Written task: Extend the forum post about reusing the docklands buildings, starting after its last sentence.

──────── Document text ────────

Postby kite » Wed Sep 13, 2006 1:33 pm

jungle wrote:And in fact, they are one of the few buildings in the docklands worth retaining - perhaps Odlums and a few individual buildings on Victoria Rd as well - so it makes it all the more important that they aren't allowed to decay.

Like jdivision, I wonder if entirely devoting it to restaurant/cafe/gallery use is completely viable. Possibly that could be used for the ground floor. The upper floor might be effetively used as an incubator unit for new media and design, which could also give a showcase retail element to the ground floor.

On the subject of the building itself, is the canopy an original feature of the building or a later addition?

──────── Supplied data ────────

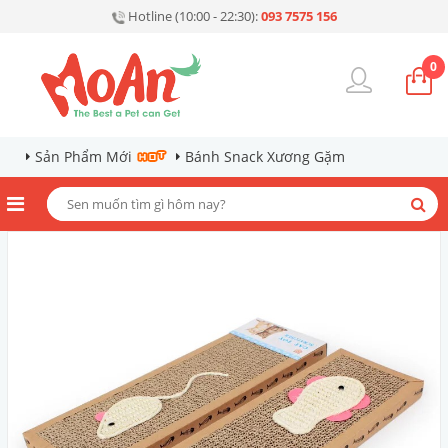
Hotline (10:00 - 22:30):
093 7575 156
0
Sản Phẩm Mới
Bánh Snack Xương Gặm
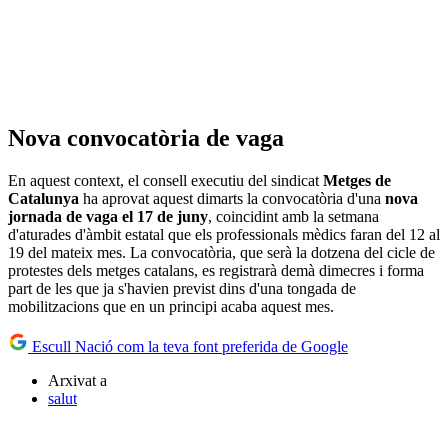
Nova convocatòria de vaga
En aquest context, el consell executiu del sindicat
Metges de
Catalunya
ha aprovat aquest dimarts la convocatòria d'una
nova
jornada de vaga el 17 de juny
, coincidint amb la setmana
d'aturades d'àmbit estatal que els professionals mèdics faran del 12 al
19 del mateix mes. La convocatòria, que serà la dotzena del cicle de
protestes dels metges catalans, es registrarà demà dimecres i forma
part de les que ja s'havien previst dins d'una tongada de
mobilitzacions que en un principi acaba aquest mes.
Escull Nació com la teva font preferida de Google
Arxivat a
salut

────────

Response for this exercise:
POC sent a letter to Cork Bonded Warehouses on 24th March 2000 reminding CBW that under the terms of the 1918 Lease under which they hold the property there is an obligation on them that they "will well and substantially repair cleanse maintain amend and in good and tenantable repair order and condition keep the said premises and all new buildings and works which may at any time during the said time be erected on and all additions made to the said premises and the fixtures therein and the walls fences vaults roads sewers drains and appurtenances thereof with all necessary reparations cleansings and amendments whatsoever (damage by fire excepted) and the said premises so repaired cleansed maintained amended and kept as aforesaid will at the expiration or sooner determination of this demise quietly yield up to the Lessors together with all additions and improvements made thereto in the meantime and all fixtures of every kind in or upon the said premises or which during the said term may be affixed or fastened to or upon the same ..".
POC called on CBW to comply in full with the above covenant having regard to the terms of a letter from Mr. John Power, Building Control Officer, Cork City Council with particular reference to the south east corner of the premises and the Schedule of Dilapidations dated June 1999 which was served on them from the POC.

What has happened in the 6 years since that letter?, the building is in a worse state now than 2000
This fine building needs to be saved, before it's too late.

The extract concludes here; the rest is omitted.